● TEXT SEGMENT:
Najar said HB 1075 is invasive and stigmatizing, and it violates a patient’s most basic right to privacy.
“Anti-abortion activists who support HB 1075 have dubbed it an abortion surveillance bill,” Najar said. “This bill goes far beyond what is necessary for public health.”
She added that abortion providers already report statistics to the state, and that regulatory process belongs in that space, not in state law “as a mechanism to target abortion providers for licensure revocation.”
Similar laws are being pushed in 30 states, she said, with the goal of “discouraging anyone from seeking abortion care for fear of being interrogated about the deeply personal reasons they are seeking care.”
Katherine Riley of the Colorado Organization for Latina Opportunity and Reproductive Rights said the bill would create a process for identifying and targeting providers with extreme violence.
“No part of this bill is meant to serve or protect patients and providers, nor does it contribute to the overall health and wellbeing of our communities,” she said.

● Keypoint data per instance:
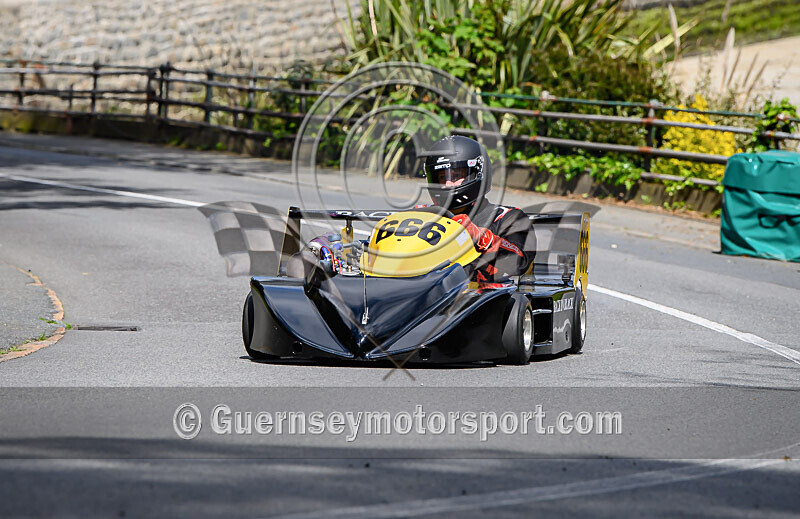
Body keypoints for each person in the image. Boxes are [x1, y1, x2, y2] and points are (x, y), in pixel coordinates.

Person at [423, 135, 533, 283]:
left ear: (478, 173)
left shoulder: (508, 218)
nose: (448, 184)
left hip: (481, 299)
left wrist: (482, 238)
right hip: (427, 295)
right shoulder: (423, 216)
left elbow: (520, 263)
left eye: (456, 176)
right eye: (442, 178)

--

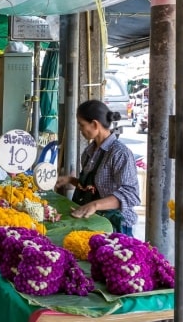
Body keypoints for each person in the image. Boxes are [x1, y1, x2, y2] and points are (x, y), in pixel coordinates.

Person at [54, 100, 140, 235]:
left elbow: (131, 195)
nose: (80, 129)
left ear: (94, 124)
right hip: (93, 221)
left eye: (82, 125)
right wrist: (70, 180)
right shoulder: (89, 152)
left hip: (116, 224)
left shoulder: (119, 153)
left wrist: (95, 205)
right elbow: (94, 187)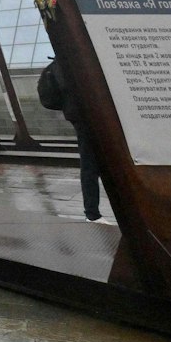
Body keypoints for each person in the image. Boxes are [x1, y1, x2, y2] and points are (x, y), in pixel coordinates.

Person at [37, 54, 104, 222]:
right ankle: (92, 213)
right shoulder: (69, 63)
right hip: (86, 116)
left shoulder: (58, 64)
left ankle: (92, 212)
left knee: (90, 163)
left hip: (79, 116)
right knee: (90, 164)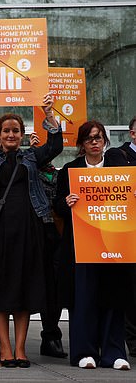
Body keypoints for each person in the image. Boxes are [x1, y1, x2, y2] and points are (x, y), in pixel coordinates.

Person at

---

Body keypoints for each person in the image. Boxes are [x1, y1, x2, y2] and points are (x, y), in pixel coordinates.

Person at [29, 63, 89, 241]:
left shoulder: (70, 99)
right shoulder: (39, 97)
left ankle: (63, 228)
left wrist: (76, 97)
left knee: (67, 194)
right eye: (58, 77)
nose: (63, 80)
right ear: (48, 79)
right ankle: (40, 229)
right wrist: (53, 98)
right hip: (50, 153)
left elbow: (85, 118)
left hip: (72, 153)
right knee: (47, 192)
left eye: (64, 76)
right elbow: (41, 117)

● TASKS:
• 1. In the passage on HB 1075, how many states did Najar say are pushing similar laws?
• 2. Please carry on with the passage on HB 1075, picking up after its last sentence.
The items are separate material, unrelated to the passage on HB 1075.

● RESULTS BY TASK:
• 1. 30 states.

• 2.
Jaime Erker of the Centennial Institute said abortions are underreported in Colorado, and, as a result, the state lacks the necessary information to enact effective public health policies on why women get an abortion and what leads to unplanned pregnancies. More data would lead to policies that could provide better resources for the women who find themselves in need of abortions, Erker said, adding that collecting information on rape, incest or human trafficking could help the state better identify women who may be at risk.
Doctors said during the hearing they are already required to report this information.
Rep. David Ortiz, D-Centennial, challenged witnesses who claim the bill is not intrusive and say the “people of Colorado want to know” the answers to the questions being proposed in the bill.
“What polling data do you have?” he asked. He didn’t get a direct answer.
Juliana Day, who works with a ministry, said asking the questions would serve to show women “we care. It has nothing to do with being intrusive.”
“We don’t need to collect this data,” Ortiz said moments later. “I would love to see this many people show up for healthcare or affordable housing … we shouldn’t stigmatize a difficult decision.”
Through written testimony, Dr. Aaron Lazorwitz, an abortion provider and OB-GYN, said the bill represents an invasion of privacy both for him and his patients. He added that abortion providers are already under constant threat.
“There is no medical or justifiable reason to invade the privacy of Colorado women,” he wrote, adding no two patients are the same, every pregnancy is different, and each personal situation is unique.
“No one owes me or anyone else an explanation” of why someone is seeking an abortion, Lazorwitz said.
Dr. Rebecca Cohen said the bill demands that she sacrifices an “honest, nonjudgmental relationship with her patient.” The sheer volume and specificity of information required under HB 1075 could identify a person, she said.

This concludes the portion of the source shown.